Afterward, he calms down. The crisis passes, after all. He wants to go back to her being a doll in his doll house. And she does not.
Many people are content to live in a doll’s house, and for good reason.
Where everything is nice and perfect, and we don’t have to talk about anything that might upset us. It’s only a half life, in my opinion, living like that. But it is safe.
When you open yourself up to that sort of moment, as, say, when one enters a polyamorous life, you never know how your loved ones will react. Your family, your trusted friends, and, above all, that one person you believed you could count on. No matter what.

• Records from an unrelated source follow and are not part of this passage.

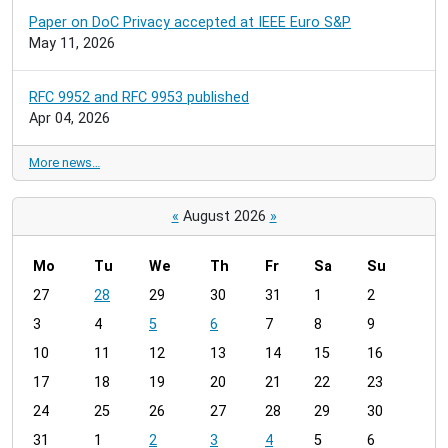
Paper on DoC Privacy accepted at IEEE Euro S&P
May 11, 2026
RFC 9952 and RFC 9953 published
Apr 04, 2026
More news…
«
August 2026
»
Mo
Tu
We
Th
Fr
Sa
Su
m
27
28
29
30
31
1
2
o
3
4
5
6
7
8
9
n
t
10
11
12
13
14
15
16
h
17
18
19
20
21
22
23
-
24
25
26
27
28
29
30
8
31
1
2
3
4
5
6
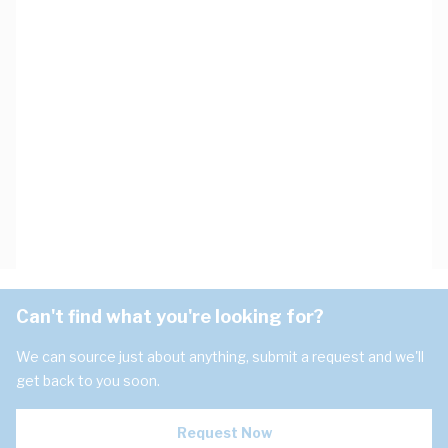
Can't find what you're looking for?
We can source just about anything, submit a request and we'll
get back to you soon.
Request Now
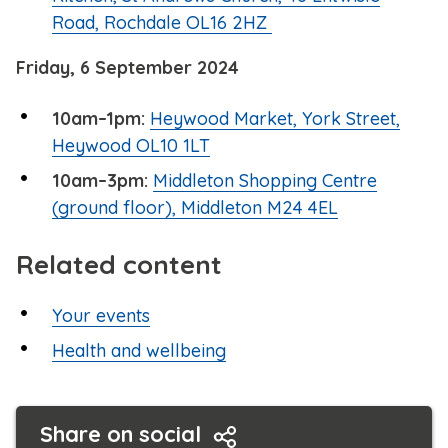
Road, Rochdale OL16 2HZ
Friday, 6 September 2024
10am–1pm:
Heywood Market, York Street,
Heywood OL10 1LT
10am–3pm:
Middleton Shopping Centre
(ground floor), Middleton M24 4EL
Related content
Your events
Health and wellbeing
Share on social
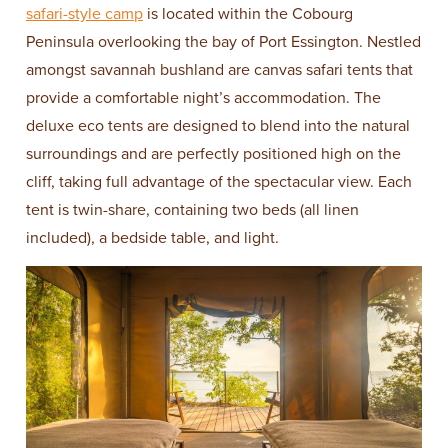
safari-style camp
is located within the Cobourg
Peninsula overlooking the bay of Port Essington. Nestled
amongst savannah bushland are canvas safari tents that
provide a comfortable night’s accommodation. The
deluxe eco tents are designed to blend into the natural
surroundings and are perfectly positioned high on the
cliff, taking full advantage of the spectacular view. Each
tent is twin-share, containing two beds (all linen
included), a bedside table, and light.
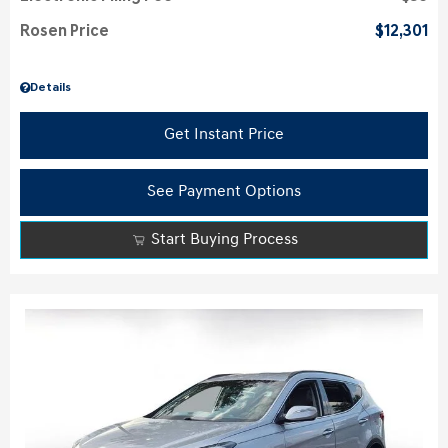
Rosen Price
$12,301
Details
Get Instant Price
See Payment Options
Start Buying Process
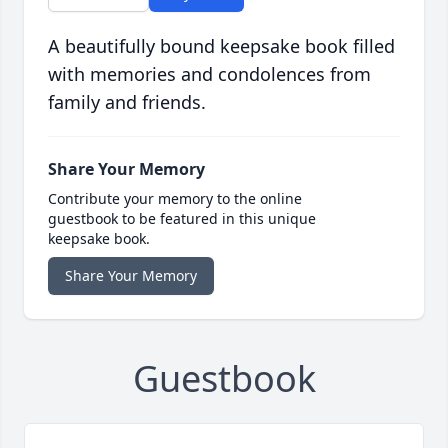
A beautifully bound keepsake book filled
with memories and condolences from
family and friends.
Share Your Memory
Contribute your memory to the online
guestbook to be featured in this unique
keepsake book.
Share Your Memory
Guestbook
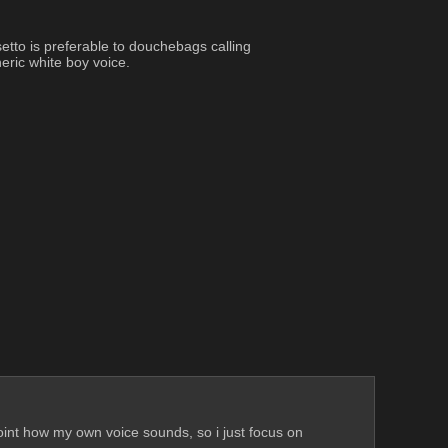
tto is preferable to douchebags calling 
eric white boy voice.
point how my own voice sounds, so i just focus on 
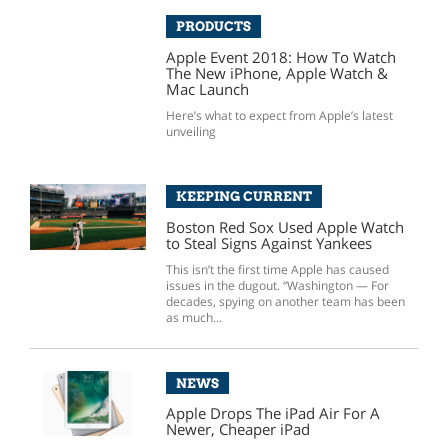
PRODUCTS
Apple Event 2018: How To Watch
The New iPhone, Apple Watch &
Mac Launch
Here’s what to expect from Apple’s latest
unveiling
KEEPING CURRENT
Boston Red Sox Used Apple Watch
to Steal Signs Against Yankees
This isn’t the first time Apple has caused
issues in the dugout. “Washington — For
decades, spying on another team has been
as much...
NEWS
Apple Drops The iPad Air For A
Newer, Cheaper iPad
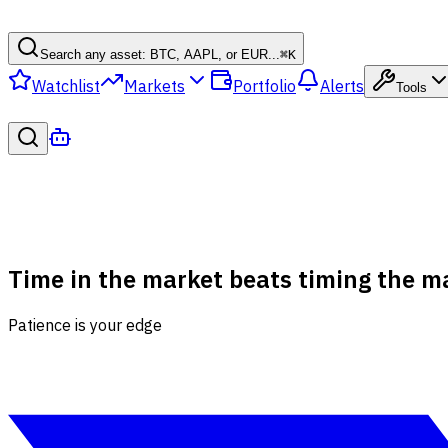
Search any asset: BTC, AAPL, or EUR...
⌘
K
Watchlist
Markets
Portfolio
Alerts
Tools
Time in the market beats timing the m
Patience is your edge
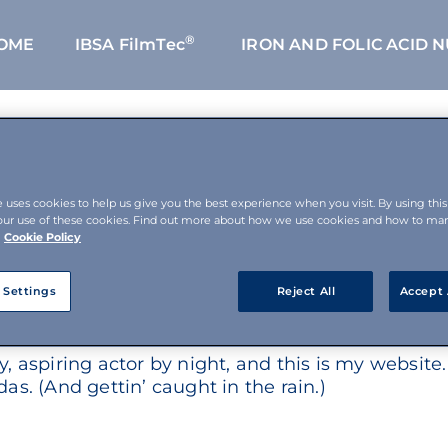
®
OME
IBSA FilmTec
IRON AND FOLIC ACID 
e uses cookies to help us give you the best experience when you visit. By using thi
our use of these cookies. Find out more about how we use cookies and how to m
Cookie Policy
t from a blog post because it will stay in one pla
 Settings
Reject All
Accept 
ple start with an About page that introduces them
 aspiring actor by night, and this is my website. 
as. (And gettin’ caught in the rain.)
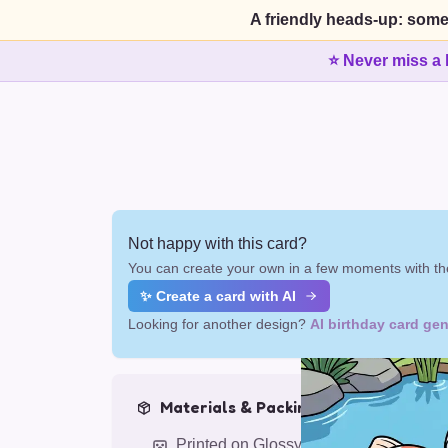
A friendly heads-up: some
⭐ Never miss a 
Not happy with this card?
You can create your own in a few moments with the
✨ Create a card with AI
Looking for another design?
AI birthday card gen
Materials & Packing
Printed on Glossy Card (5.5 x 5.5")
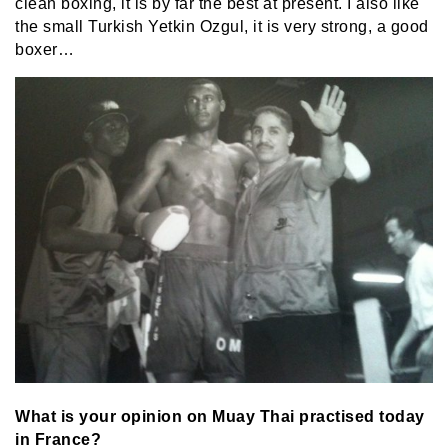
clean boxing, it is by far the best at present. I also like
the small Turkish Yetkin Ozgul, it is very strong, a good
boxer…
What is your opinion on Muay Thai practised today
in France?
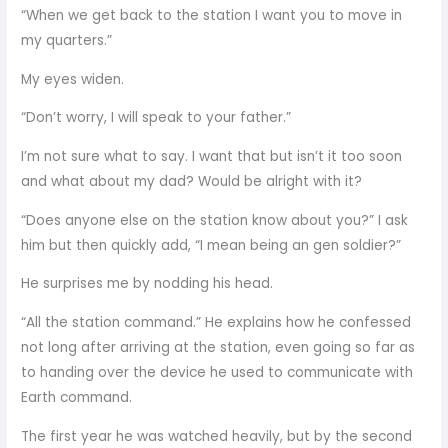
“When we get back to the station I want you to move in
my quarters.”
My eyes widen.
“Don’t worry, I will speak to your father.”
I’m not sure what to say. I want that but isn’t it too soon
and what about my dad? Would be alright with it?
“Does anyone else on the station know about you?” I ask
him but then quickly add, “I mean being an gen soldier?”
He surprises me by nodding his head.
“All the station command.” He explains how he confessed
not long after arriving at the station, even going so far as
to handing over the device he used to communicate with
Earth command.
The first year he was watched heavily, but by the second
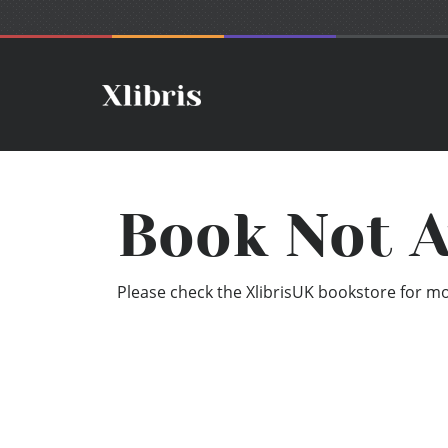
Book Not A
Please check the XlibrisUK bookstore for mor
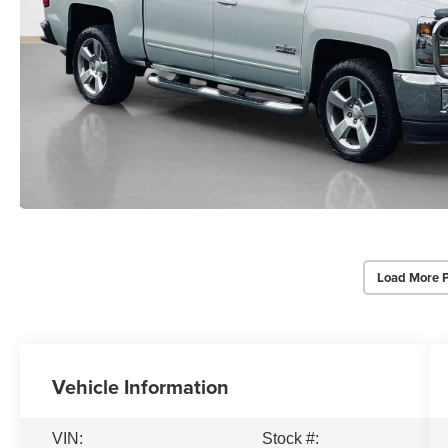
Load More 
Vehicle Information
VIN:
Stock #:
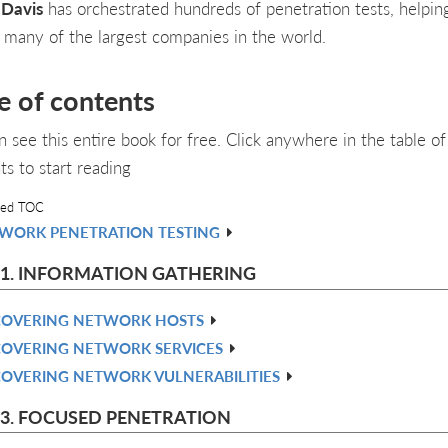
 Davis
has orchestrated hundreds of penetration tests, helpin
 many of the largest companies in the world.
e of contents
n see this entire book for free. Click anywhere in the table of
ts to start reading
led TOC
WORK PENETRATION TESTING
 1. INFORMATION GATHERING
COVERING NETWORK HOSTS
COVERING NETWORK SERVICES
COVERING NETWORK VULNERABILITIES
 3. FOCUSED PENETRATION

What happens if they betray us? If they turn out to be smaller, colder than we believed? When my friend explained her need to be kinky to her husband, he embraced her. When my daughter’s friend came out to her mother, her mother wholly accepted her. But what if my friend’s hsuband had shunned and shamed my friend instead? What if my daughter’s friend’s mother had rejected her? None of us expect betrayal, yet it happens.
….it’s not insane for a tiny part of oneself to think, “But what if they don’t?”
I think it’s worth the chance. To be honest about yourself. Even if it is difficult. You owe it to yourself. Whatever that might mean. Being queer, trans, poly, anything and everything.
Nothing has ever meant so much to me as that beautiful, priceless connection with another human being. That is worth the risk for anyone that wants to live their fullest measure of happiness. Believe in yourself, and take the leap.